The End or Only the Beginning of TV?
Author: Vesta Bartašiūtė
“The alienation from the self is a consequence of being a mechanistic part of a social class” – this might sound sophisticated, but it was none other than Carl Marx who claimed so in the 19th century. When referring to the toxic culture of our time, Gabor Maté, a Hungarian-Canadian doctor of medicine, mentioned Marx’s theory of alienation and based on it analyzed the sense of meaninglessness that spreads in the society like a virus. The disease first of all affects man's connection with nature and then spreads to relationships, inducing the loss of human bond, intimacy, and trust in others. Alienation also manifests itself in monotonous work, which does not give any meaning to a person’s creative existence. Falling into this vicious circle, one tries to find a way out by engaging in toxic activities or excessive shopping – thus starting to lose touch with oneself. The worst part is that the economy feeds on our meaninglessness and is never satisfied. Sometimes it seems impossible to escape from all the annoying advertisements – we can only close our eyes, but the drawers of the subconscious cannot be locked. I’ll stop at that for now, but I really don’t promise I won’t come back. In fact, I found this lecture by Maté quite by accident sometime after the Puppet Animation Scotland’s international festival MANIPULATE. This is why I decided to start with it when I was writing about the puppet-shadow theater performance The End of TV.
The End of TV is distinct in several unusual aspects. First of all, the story is told through lyrics of the songs performed on stage by an ensemble of art-pop musicians. At the same time, the music brings the action forward and dictates the changing rhythm and mood of the performance. Another important creative factor is the innovative use of old graph projectors – by using hundreds of paper dolls, the actors create a shadow-puppet theater that resembles a live animated film. Although I did not watch the performance live, the precise work of the cameraman gave the idea of what the overall picture of the show was. If we had been in a full auditorium, we would have seen a triple arrangement on the stage: the live creative chaos of the actors, a concert, and an aesthetic shadow theater on the screen.
In the performance shadows are used to create a parallel story of two women – we see Loise, an African-American woman who grew up with TV, and Grandma Flo, who has dementia and does not retreat from the TV screen. Although these two women are from different generations, their lives follow the same line – even if the characters were swapped completely, it would not destroy the plot of the performance. The shadows tell the story where both characters had worked in a factory and lived in a gray industrial town captivated by the fast pace of life. All the rush and the stressful atmosphere directly affect women, thus forcing them to seek peace in a fictional world where thrumming cars and the chaos of the collapsing world do not exist. This chaos of life can also be seen on the stage whereby using green-screen a recreation of the 1990s US TV commercials takes place.

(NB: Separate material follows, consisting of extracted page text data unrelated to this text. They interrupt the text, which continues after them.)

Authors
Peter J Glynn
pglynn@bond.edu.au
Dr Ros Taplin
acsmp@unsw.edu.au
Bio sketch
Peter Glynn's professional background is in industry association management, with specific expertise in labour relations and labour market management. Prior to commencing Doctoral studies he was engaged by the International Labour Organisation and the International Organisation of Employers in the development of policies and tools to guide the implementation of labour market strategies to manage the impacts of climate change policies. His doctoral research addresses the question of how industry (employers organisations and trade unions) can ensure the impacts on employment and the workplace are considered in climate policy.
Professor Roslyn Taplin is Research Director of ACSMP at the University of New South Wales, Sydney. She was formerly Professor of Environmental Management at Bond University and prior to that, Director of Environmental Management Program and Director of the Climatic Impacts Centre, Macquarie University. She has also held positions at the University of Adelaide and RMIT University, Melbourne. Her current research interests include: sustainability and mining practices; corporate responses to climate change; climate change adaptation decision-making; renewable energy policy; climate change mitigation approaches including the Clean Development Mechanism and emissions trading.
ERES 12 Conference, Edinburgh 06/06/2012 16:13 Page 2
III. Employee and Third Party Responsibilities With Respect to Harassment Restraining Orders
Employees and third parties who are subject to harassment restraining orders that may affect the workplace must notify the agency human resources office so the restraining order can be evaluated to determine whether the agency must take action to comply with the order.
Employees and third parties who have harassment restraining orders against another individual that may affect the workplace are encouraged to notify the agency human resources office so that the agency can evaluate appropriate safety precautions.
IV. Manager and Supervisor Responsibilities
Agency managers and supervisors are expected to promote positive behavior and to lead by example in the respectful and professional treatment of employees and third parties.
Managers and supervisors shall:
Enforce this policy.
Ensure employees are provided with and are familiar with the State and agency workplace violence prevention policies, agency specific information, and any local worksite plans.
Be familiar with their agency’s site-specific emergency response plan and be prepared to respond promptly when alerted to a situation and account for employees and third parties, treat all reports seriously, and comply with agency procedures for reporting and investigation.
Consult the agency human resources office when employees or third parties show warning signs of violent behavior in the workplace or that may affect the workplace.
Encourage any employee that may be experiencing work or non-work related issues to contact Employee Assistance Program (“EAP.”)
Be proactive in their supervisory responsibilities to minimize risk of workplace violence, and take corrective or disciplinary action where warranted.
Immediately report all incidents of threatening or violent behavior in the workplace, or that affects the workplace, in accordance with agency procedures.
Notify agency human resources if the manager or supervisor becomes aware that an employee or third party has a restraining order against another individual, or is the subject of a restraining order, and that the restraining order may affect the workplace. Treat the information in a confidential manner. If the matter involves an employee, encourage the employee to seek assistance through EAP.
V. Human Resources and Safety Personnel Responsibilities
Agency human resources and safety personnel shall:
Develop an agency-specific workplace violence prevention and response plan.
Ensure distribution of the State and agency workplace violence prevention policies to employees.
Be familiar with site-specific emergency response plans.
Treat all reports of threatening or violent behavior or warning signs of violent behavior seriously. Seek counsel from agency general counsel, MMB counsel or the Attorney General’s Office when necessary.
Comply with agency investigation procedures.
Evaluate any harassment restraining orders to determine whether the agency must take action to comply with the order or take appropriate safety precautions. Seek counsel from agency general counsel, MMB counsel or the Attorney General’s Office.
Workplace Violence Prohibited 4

The commercials displayed on the screen of the performance appeal to the emotions of the shadow viewer – they evoke nostalgia and create an artificial sense of closeness with the two lonely women through close-ups of overly happy faces of actors. Apparently, Loise also finds comfort elsewhere, such as in cigarette smoke, partying with friends, and a joint passed around in a circle. However, in this case, there is nothing to get ruffled about, and wonder why a young woman living in a toxic culture resorts to toxic substances. Flo, on the other hand, has the company of TV and TV only, therefore, obviously, commercial advertisements affect her more because her dementia leaves her completely incapable of separating reality from television. It gives her an endless sense of comfort, which is great, however, we also see the other side of the screen where Flo subconsciously tries to drag that TV company into her apartment, which is overflowing with QVC’s advertised shopping boxes. This looks completely absurd and induces a great sense of compassion for the granny because who in the world would actually need a Snoopy-shaped cookie jar? Most probably, a three-year-old kid who would treat it like a real dog or a dementia-ridden granny who does not care about not only bailiffs who regularly come to stick eviction notices on her door, but also the whole system that put her in front of the TV and is forcing all that nonsense down her throat. This emotion is further strengthened by the usage of projectors and the screen flashing with psychedelic lights to convey Flo's confusion and fear, which manifests itself in recurrent hallucinations caused by dementia. In moments like these, she is haunted by the images of her daughter who died in a car crash, and a big green giant from a cereal advertisement who is trying to gently take her by the hand and pull her into nature. The performance shows the great cultural shift taking place in the world of shadows: the factories are being closed, while technologies overtake more and more areas of life. All this economic decline impacts the people’s moral and spiritual decline which manifests itself through alienation and distancing from oneself.
Finally, in the performance, the paths of the two women cross, hopefully demonstrating that goodness and compassion still exist in the world. However, after the performance, very controversial emotions remain, as the performance’s title in this case seems VERY optimistic. The End of TV. And so, the question arises: will it be good that will bring about the end of TV, or is there the end of the human world fueled by the TV encoded in the title?